Third, I may be running into reviewers who subscribe to a common but strange philosophical position about inference. The reviewer’s objection makes perfect sense if they believe that the null hypothesis is always false – in which case the null-hypothesis case in my demonstration (black lines in the plot) is irrelevant and there’s no useful diagnosis to be had from running more simulations. I hear this objection a lot, and it’s always mystified me, because I can, with trivial ease, come up with a null that I’m 100% confident is true (astrology might be involved, or in simulations a throw-away variable that isn’t actually used to calculate results). If those examples seem silly, well, they’re meant to be. If you’re skeptical that more relevant nulls are ever true, please consult a longer exposition here.

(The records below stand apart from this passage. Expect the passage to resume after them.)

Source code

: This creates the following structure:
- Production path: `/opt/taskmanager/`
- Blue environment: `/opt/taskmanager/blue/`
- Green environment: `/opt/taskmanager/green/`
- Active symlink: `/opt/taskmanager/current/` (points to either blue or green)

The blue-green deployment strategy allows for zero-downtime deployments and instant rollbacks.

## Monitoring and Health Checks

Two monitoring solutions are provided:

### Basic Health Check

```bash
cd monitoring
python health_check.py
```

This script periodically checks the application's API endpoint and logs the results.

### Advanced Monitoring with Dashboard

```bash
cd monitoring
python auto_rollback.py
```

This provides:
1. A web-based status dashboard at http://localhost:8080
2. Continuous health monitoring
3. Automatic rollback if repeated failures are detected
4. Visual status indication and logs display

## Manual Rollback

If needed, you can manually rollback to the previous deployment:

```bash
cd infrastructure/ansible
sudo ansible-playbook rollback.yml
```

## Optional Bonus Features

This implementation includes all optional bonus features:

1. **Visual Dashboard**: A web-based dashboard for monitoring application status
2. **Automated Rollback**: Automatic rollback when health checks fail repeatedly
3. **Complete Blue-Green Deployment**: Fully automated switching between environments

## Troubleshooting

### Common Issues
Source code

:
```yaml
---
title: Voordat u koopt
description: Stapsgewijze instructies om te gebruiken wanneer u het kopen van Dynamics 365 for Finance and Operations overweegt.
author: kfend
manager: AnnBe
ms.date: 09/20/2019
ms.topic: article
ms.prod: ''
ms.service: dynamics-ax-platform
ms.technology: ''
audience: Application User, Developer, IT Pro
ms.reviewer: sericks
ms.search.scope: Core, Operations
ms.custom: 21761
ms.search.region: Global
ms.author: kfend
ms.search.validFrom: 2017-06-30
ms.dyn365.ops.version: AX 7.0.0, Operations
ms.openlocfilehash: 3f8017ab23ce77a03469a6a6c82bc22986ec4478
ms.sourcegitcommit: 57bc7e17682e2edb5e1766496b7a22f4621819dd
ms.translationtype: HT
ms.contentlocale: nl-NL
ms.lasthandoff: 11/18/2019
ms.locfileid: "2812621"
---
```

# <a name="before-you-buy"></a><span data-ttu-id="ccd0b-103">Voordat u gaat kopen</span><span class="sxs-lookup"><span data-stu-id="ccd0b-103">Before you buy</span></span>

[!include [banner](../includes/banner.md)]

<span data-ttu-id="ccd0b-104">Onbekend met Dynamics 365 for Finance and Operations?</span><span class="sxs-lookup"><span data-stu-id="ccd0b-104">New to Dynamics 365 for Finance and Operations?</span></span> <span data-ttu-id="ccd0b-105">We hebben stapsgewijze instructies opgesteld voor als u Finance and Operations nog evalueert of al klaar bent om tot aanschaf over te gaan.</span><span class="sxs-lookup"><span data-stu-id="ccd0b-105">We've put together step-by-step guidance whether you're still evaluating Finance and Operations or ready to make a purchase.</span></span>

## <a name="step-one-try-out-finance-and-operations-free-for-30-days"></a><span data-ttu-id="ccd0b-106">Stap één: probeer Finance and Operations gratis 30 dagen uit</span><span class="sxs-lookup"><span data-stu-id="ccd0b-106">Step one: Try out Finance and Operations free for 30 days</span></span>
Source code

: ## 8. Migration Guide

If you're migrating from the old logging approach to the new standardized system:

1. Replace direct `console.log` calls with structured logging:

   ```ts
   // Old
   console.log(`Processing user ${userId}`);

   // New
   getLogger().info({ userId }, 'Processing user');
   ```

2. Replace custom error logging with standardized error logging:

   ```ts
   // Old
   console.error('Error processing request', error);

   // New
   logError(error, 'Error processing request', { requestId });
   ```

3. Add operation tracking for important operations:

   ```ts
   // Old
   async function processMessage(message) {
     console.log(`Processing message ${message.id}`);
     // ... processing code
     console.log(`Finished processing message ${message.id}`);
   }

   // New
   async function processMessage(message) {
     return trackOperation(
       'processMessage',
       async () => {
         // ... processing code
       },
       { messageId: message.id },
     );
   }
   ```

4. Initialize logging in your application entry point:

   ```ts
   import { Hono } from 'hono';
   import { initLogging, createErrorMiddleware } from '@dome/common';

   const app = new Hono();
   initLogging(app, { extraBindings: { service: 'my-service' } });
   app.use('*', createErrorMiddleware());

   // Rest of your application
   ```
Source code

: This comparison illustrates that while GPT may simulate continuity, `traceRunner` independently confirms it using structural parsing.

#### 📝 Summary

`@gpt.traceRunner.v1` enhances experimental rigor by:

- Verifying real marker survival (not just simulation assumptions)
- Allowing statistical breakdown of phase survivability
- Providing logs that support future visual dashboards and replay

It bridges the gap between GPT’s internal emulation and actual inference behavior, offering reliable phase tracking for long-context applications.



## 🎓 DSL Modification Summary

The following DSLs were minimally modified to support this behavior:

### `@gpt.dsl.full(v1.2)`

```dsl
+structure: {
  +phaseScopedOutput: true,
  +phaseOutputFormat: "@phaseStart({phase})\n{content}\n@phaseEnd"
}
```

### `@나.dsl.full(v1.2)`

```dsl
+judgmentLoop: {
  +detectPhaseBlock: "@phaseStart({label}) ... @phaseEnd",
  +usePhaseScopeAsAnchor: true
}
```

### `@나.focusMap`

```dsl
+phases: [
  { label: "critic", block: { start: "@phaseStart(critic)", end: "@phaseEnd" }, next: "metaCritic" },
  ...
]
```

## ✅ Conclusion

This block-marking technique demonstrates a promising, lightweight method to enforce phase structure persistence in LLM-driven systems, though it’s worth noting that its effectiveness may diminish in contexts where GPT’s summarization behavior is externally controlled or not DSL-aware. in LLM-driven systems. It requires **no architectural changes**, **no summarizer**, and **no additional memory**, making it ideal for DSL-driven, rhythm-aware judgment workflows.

Fourth, I may be running into reviewers who think simulation models are fundamentally different from experiments. They aren’t. An experiment – whether it’s in the lab or in the field – is always a simplified model of the real world. So is a simulation model. The only difference is that in a simulation model the connection between inputs and outputs involves electrons in chips (and is usually fully specified); in an experiment it involves neurons firing, or DNA replicating, or plant roots taking up nutrients, or whatever. Sure, you can run more simulations merely by changing a parameter and waiting longer, while running more experimental replicates may be harder (involving money, ethics, space, you name it). But in terms of how inference works there just isn’t any difference.
I suspect that the fourth of these lurks behind my reviewer’s objection, and here’s why. The first three explanations account for an objection to P-values – but not for an objection to P-values for simulations. In fact, the more-replicates-will-shrink-the-P-value objection applies to experiments just as much as it applies to simulations applies (if, that is, if it applies at all – which it doesn’t).
So it’s strange. This repeated objection, upon just a little close examination, makes no sense at all – and it betrays one of four very peculiar beliefs about the universe. Or more likely, it simply betrays the lack of that “close examination”. Which maybe isn’t strange at all. Most of us – probably all of us – hold a few beliefs that would crumble rapidly under close examination. Yes, even scientists (and I describe one of my own here).
Why did I write this post? Well, I’ve seen the “you can’t use P-values with simulations” objection often enough that I’m pretty sure I’m going to see it again. When I do, my response can simply point here. If you find yourself in the same situation, yours can too.
© Stephen Heard May 7, 2019
Writing clearly about statistics is hard (which is one reason I admire Whitlock and Schluter so much). If something here is confusing, please let me know!
*^Most recently, it happened last month in the reviews of a paper that’s now in press in Conservation Biology. Until I can link to the definitive version, the preprint is here. In case you’re wondering: yes, that paper will be published with P-values for its simulations, after a Response to Reviews that ended up being a dry run for this blog post.
**^Unless you P-hack by using a stopping rule dependent on P, of course.
***^If you’d like to do this yourself, here’s the very simple R code:
#set two group means
mean2 <- 10.1
#set a sample size
samplesize <- 10000
#set a number of replicate t-tests
tps <- replicate(numtests,t.test(rnorm(samplesize, mean1),rnorm(samplesize, mean2), var.equal=TRUE)$p.value)
write.csv(tps, file = ‘/data/hofalse-10000.csv’)
Notice that I include quick-and-dirty plots, but I didn’t make the illustrative figure above in R. I didn’t have twelve hours to spare, so I used Excel and SigmaPlot (an actual graphing program) and made it in about 10 minutes. Don’t @ me.